Of course, once you start to realize that functions are normally not convex, and they are n-dimensional, and there can be plateaus. Or when you follow the gradient, but it happens to be a wrong direction! So you will have zigzagging when you try to descend. It’s a little bit like descending from a real mountain, yet you don’t really can’t see n-dimensional space!

That explains the early difficulty of deep learning development – Stochastic gradient descent (SGD) was just too slow back in 2000 for DNN. That results in very interesting research of restricted Boltzmann machine (RBM) which was stacked and used to initialize DNN, which was prominent subject of Hinton’s NNML after Lecture 8, or pretraining, which is still being used in some recipes in speech recognition as well as financial prediction.

But we are not doing RBM any more! In fact, research in RBM is not as fervent as in 2008. [4] Why? It has to do with people just understand more about SGD and can run it better – it has to do with initialization, e.g. Glorot’s and He’s initialization. It also has to do with how gradient descent is done – ADAM is our current best.

So how do you learn these stuffs? Before Ng deeplearning.ai’s class, I would say knowledge like this spread out on courses such as cs231n or cs224n. But as I mentioned in the Course 1’s review, those are really courses with specific applications in mind. Or you can go to read Michael Nielsen’s Neural Network and Deep Learning. Of course, Nielsen’s work is a book. So it really depends on whether you have the patience to work through the details while reading. (Also see my review of the book.)

Now you don’t have to. The one-stop shop is Course 2. Course 2 actually covers the material I just mentioned such as initialization, gradient descent, as well as deeper concepts such as regularization and batch normalization. That makes me recommend you to keep on taking the course after you finish Course 1. If you take the class, and are also willing to read Sebastian Ruder’s Review of SGD or Grabriel Goh’s Why Momentum Really Works, you would be much ahead of the game.

As a note, I also like Andrew breaks down many of the SGD algorithm as a smoothing algorithm. That’s a new insight for me even after I used SGD many times.

Is it hard?

Nope, as Math goes, Course 1 is probably toughest. Of course, even in Course 1, you will finish coursework faster if you don’t overthink the problem. Most notebooks have the derived results for you. On the other hand, you do want to derive the formulae, you do need to have decent skill in matrix calculus.

Is it Necessary to Understand These Details?; Also Top-Down vs Bottom-Up learning, which is Better?

A legitimate question here is that : well, in our current state of deep learning which we have so many toolkits which already implemented techniques such as ADAM. Do I really need to dig so deep?

I do think there are always two views in learning – one is from top-down, which in deep learning, perhaps is to read a bunch of papers, learn the concepts and see if you can wrap you head around them. the fast.ai class is one of them. And 95% of the current AI enthusiasts are following such paths.

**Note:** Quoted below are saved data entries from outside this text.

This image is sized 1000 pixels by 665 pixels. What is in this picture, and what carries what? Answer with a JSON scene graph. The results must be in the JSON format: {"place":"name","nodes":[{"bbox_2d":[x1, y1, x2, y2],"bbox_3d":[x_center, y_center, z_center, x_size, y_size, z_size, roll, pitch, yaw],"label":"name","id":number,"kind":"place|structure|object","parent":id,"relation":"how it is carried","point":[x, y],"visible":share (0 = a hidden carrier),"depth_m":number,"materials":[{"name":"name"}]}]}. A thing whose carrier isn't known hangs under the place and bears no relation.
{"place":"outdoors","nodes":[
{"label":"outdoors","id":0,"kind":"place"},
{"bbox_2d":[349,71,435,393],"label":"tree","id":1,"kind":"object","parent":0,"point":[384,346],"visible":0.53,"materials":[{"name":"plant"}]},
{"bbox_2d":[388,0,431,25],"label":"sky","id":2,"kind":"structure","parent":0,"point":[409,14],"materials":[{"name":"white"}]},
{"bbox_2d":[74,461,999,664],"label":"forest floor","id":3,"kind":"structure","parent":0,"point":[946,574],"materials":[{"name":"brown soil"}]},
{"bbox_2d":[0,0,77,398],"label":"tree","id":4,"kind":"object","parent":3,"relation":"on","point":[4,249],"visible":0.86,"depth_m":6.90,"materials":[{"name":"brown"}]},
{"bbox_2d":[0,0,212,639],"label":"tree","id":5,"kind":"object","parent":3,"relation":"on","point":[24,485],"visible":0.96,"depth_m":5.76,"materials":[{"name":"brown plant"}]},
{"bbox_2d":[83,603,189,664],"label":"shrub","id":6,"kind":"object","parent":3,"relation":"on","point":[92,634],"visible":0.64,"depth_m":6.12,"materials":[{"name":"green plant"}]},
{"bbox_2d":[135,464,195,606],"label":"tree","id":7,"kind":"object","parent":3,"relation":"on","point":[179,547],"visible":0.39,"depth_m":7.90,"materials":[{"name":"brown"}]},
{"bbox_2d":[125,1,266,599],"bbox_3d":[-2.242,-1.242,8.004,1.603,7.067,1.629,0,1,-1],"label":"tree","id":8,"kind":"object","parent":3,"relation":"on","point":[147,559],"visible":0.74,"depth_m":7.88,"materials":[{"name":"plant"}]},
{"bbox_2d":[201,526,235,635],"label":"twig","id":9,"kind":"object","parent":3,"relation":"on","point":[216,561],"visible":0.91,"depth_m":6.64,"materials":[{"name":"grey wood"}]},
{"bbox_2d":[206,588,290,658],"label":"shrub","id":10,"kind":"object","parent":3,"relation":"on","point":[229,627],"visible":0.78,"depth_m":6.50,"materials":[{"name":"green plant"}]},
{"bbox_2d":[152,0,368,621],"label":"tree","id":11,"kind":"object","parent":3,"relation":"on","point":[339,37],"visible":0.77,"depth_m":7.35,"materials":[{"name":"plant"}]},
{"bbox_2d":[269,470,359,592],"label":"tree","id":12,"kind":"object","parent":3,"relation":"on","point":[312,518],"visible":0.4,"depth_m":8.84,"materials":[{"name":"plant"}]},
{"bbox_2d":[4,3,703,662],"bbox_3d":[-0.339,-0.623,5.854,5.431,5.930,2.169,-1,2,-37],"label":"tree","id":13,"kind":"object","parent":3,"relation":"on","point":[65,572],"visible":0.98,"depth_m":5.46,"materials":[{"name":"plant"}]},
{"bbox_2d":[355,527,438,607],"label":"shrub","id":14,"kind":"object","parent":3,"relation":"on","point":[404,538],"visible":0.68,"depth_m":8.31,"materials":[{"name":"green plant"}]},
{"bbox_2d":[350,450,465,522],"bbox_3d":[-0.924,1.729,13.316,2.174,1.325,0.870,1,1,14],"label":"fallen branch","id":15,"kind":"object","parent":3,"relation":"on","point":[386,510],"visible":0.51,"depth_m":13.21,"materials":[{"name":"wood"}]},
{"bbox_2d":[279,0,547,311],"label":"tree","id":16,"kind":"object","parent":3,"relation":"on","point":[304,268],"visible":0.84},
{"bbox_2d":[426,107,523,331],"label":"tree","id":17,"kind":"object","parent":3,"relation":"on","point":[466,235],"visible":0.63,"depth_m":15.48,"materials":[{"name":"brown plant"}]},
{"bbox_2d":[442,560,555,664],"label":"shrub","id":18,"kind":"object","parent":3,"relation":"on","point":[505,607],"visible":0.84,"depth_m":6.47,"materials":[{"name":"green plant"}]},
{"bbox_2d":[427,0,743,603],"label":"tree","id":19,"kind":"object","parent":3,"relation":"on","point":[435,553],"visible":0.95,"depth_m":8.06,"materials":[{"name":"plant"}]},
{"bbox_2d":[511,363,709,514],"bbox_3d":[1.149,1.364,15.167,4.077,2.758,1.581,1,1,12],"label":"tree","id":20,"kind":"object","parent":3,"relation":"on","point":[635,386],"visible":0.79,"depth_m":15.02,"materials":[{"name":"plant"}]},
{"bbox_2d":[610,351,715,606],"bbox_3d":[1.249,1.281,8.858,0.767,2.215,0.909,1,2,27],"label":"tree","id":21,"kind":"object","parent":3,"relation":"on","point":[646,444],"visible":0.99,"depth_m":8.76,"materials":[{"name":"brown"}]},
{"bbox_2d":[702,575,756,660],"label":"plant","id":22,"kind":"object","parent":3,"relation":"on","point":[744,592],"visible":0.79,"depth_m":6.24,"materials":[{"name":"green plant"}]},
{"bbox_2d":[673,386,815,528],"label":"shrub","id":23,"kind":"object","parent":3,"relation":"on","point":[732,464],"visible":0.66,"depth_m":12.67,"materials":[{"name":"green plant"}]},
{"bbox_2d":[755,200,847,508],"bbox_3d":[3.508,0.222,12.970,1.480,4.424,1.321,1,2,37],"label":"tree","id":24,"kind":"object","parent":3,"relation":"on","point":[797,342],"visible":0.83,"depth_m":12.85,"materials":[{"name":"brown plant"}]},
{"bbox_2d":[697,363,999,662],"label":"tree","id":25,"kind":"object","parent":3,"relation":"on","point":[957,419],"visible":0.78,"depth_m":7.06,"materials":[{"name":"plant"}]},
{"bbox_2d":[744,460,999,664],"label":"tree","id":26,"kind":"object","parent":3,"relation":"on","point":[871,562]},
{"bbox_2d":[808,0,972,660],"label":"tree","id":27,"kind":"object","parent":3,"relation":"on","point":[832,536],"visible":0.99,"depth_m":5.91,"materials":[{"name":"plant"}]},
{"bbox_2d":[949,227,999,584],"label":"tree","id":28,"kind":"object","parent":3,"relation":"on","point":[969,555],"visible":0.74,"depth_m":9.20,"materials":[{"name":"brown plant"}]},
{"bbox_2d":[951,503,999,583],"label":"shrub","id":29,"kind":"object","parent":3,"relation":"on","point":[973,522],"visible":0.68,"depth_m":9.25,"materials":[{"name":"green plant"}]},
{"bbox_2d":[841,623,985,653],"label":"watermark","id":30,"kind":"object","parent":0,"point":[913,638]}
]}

What’s the problem of the top-down approach? Let me go back to my first paragraph – which is – do you really grok something when you do something top-down? I frequently can’t. In my work life, I also heard senior people say that top-down is the way to go. Yet, when I went ahead to check if they truly understand an implementation. They frequently can’t give a satisfactory answer. That happens to a lot of senior technical people who later turn to more management. Literally, they lost their touch.

On the other hand, every time, I pop up an editor and write an algorithm, I gain tremendous understanding! For example, I was asked to write a forward inference once with C, you better know what you are doing when you write in C! In fact, I come to have opinion these days that you have to implement an algorithm once before you can claim you understand it.

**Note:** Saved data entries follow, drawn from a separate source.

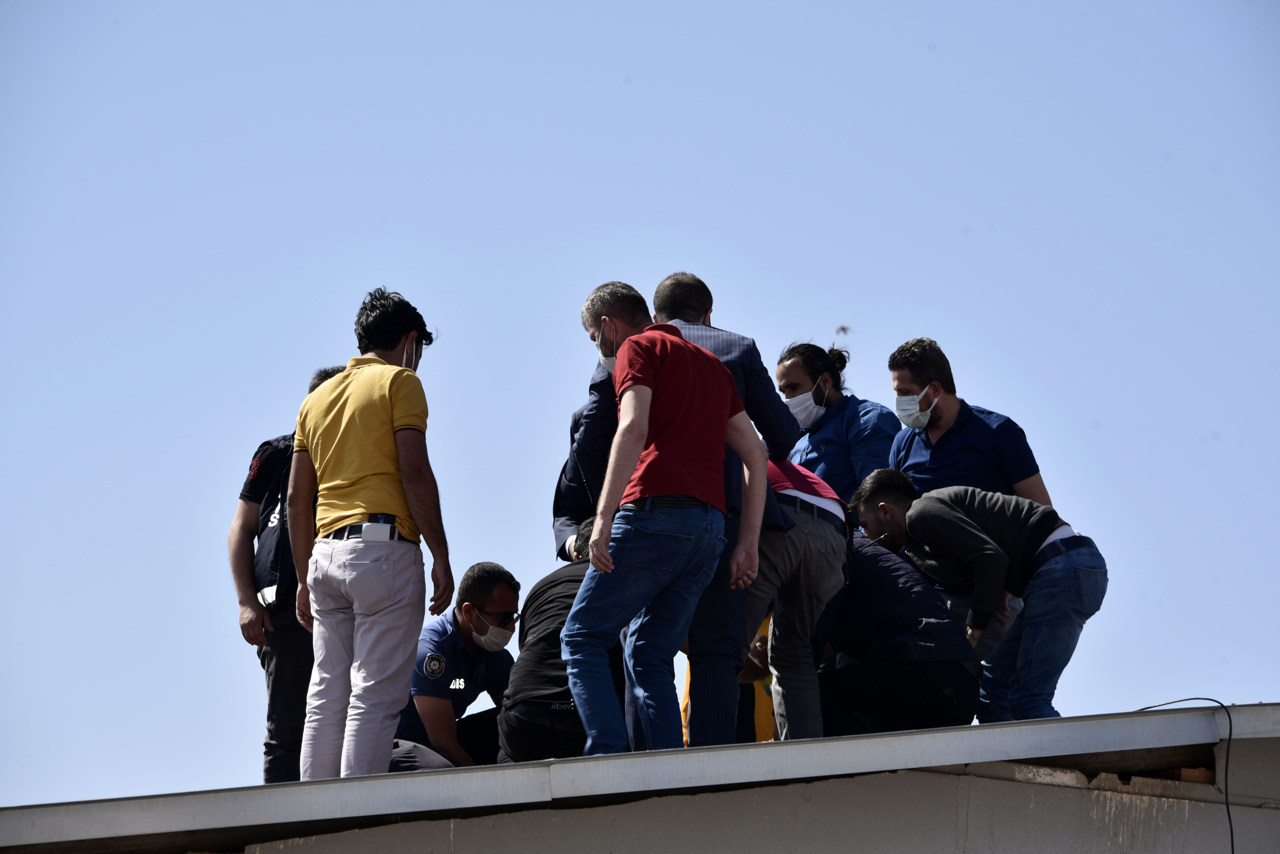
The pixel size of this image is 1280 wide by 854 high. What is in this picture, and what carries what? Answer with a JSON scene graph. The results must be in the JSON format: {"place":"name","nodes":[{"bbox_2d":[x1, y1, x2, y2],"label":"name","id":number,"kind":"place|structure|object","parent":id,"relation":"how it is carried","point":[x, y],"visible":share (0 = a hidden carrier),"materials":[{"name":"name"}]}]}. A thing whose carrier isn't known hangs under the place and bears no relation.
{"place":"outdoors","nodes":[
{"label":"outdoors","id":0,"kind":"place"},
{"bbox_2d":[0,702,1278,853],"label":"building","id":1,"kind":"structure","parent":0,"point":[993,731],"materials":[{"name":"grey"}]},
{"bbox_2d":[228,366,341,789],"label":"man","id":2,"kind":"object","parent":1,"relation":"on","point":[251,512],"visible":0.42},
{"bbox_2d":[284,285,451,788],"label":"man","id":3,"kind":"object","parent":1,"relation":"on","point":[402,459],"visible":0.99},
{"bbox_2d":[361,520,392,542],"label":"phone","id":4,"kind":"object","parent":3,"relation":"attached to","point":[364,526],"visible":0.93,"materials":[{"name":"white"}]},
{"bbox_2d":[392,563,519,771],"label":"man","id":5,"kind":"object","parent":1,"relation":"on","point":[479,586],"visible":0.67},
{"bbox_2d":[495,519,612,763],"label":"man","id":6,"kind":"object","parent":1,"relation":"on","point":[529,711],"visible":0.46},
{"bbox_2d":[552,399,596,565],"label":"person","id":7,"kind":"object","parent":1,"relation":"on","point":[572,499],"visible":0.16},
{"bbox_2d":[562,280,774,761],"label":"man","id":8,"kind":"object","parent":1,"relation":"on","point":[629,342],"visible":0.98},
{"bbox_2d":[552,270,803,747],"label":"person","id":9,"kind":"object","parent":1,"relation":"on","point":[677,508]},
{"bbox_2d":[682,611,777,747],"label":"person","id":10,"kind":"object","parent":1,"relation":"on","point":[760,726],"visible":0.13},
{"bbox_2d":[742,454,850,744],"label":"person","id":11,"kind":"object","parent":1,"relation":"on","point":[827,579],"visible":0.57},
{"bbox_2d":[778,340,899,497],"label":"person","id":12,"kind":"object","parent":1,"relation":"on","point":[840,397],"visible":0.46},
{"bbox_2d":[806,522,979,738],"label":"man","id":13,"kind":"object","parent":1,"relation":"on","point":[925,711],"visible":0.8},
{"bbox_2d":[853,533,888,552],"label":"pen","id":14,"kind":"object","parent":13,"relation":"in","point":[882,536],"visible":0.85,"materials":[{"name":"black plastic"}]},
{"bbox_2d":[886,337,1056,508],"label":"man","id":15,"kind":"object","parent":1,"relation":"on","point":[960,439],"visible":0.56},
{"bbox_2d":[848,469,1107,729],"label":"man","id":16,"kind":"object","parent":1,"relation":"on","point":[950,519],"visible":0.9},
{"bbox_2d":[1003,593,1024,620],"label":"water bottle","id":17,"kind":"object","parent":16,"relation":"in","point":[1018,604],"visible":0.31,"materials":[{"name":"plastic"}]},
{"bbox_2d":[1137,697,1233,853],"label":"cable","id":18,"kind":"object","parent":1,"relation":"on","point":[1228,813],"visible":0.88,"materials":[{"name":"black plastic"}]},
{"bbox_2d":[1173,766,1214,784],"label":"brick","id":19,"kind":"object","parent":1,"relation":"in","point":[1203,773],"visible":0.38,"materials":[{"name":"brick"}]},
{"bbox_2d":[0,0,1279,814],"label":"sky","id":20,"kind":"structure","parent":0,"point":[920,317],"materials":[{"name":"blue"}]},
{"bbox_2d":[834,324,849,336],"label":"bird","id":21,"kind":"object","parent":20,"relation":"in","point":[842,330],"visible":0.92},
{"bbox_2d":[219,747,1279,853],"label":"wall","id":22,"kind":"structure","parent":0,"point":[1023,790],"materials":[{"name":"grey paint"}]}
]}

So how come there are two sides of the opinion then? One of my speculations is that back in 80s/90s, students are often taught to learn how to write program in first writing. That create mindsets that you have to think up a perfect program before you start to write one. Of course, in ML, such mindset is highly impractical because and the ML development process are really experimental. You can’t always assume you perfect the settings before you try something.

Another equally dangerous mindset is to say “if you are too focused on details, then you miss the big picture won’t come up with something new!” . This I heard a lot when I first do research and it’s close to most BS-ty thing I’ve heard. If you want to come up with something new, the first thing you should learn is all the details of existing works. The so called “big picture” and “details” are always interconnected. That’s why in the AIDL forum, we never see young kids, who say “Oh I have this brand new idea, which is completely different from all previous works!”, would go anywhere. That’s because you always learn how to walk before you run. And knowing the details has no downsides.

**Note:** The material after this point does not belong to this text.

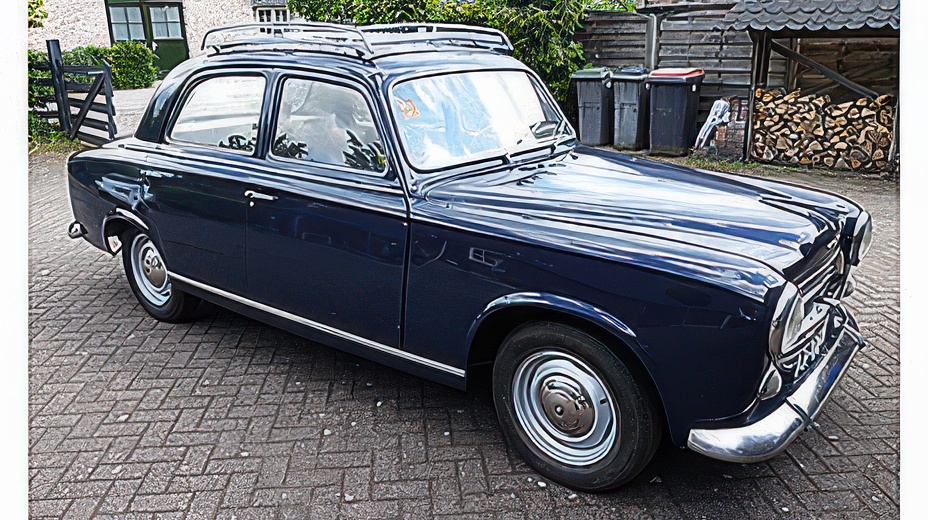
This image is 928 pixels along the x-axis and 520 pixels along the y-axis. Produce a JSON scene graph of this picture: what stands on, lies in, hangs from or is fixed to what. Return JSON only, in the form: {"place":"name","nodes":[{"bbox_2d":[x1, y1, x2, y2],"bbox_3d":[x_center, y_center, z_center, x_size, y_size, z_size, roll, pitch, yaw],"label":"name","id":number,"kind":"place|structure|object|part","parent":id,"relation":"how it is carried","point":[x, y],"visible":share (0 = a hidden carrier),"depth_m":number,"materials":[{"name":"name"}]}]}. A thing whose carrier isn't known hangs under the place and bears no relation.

Perhaps this is my long reasons why Ng’s class is useful for me, even after I read many literature. I distrust people who only talk about theory but don’t show any implementation.

Conclusion

This concludes my review of Course 2. To many people, after they took Course 1, they just decide to take Course 2, I don’t blame them, but you always want to ask if your time is well-spent.

To me though, taking Course 2 is not just about understanding more on deep learning. It is also my hope to grok some of the seemingly simple concepts in the field. Hope that my review is useful and I will keep you all posted when my Course 3’s review is done.

Arthur

Footnotes:
[1] As Pirsig said – it’s really not about motorcycle maintenance.

[2] Strictly speaking, it is conditional frame independence assumption. But practitioners in ASR frequently just called it frame independence assumption.

[3] Also see HODL’s interview with Ruslan Salakhutdinov, his account is first hand on the rise and fall of RBM.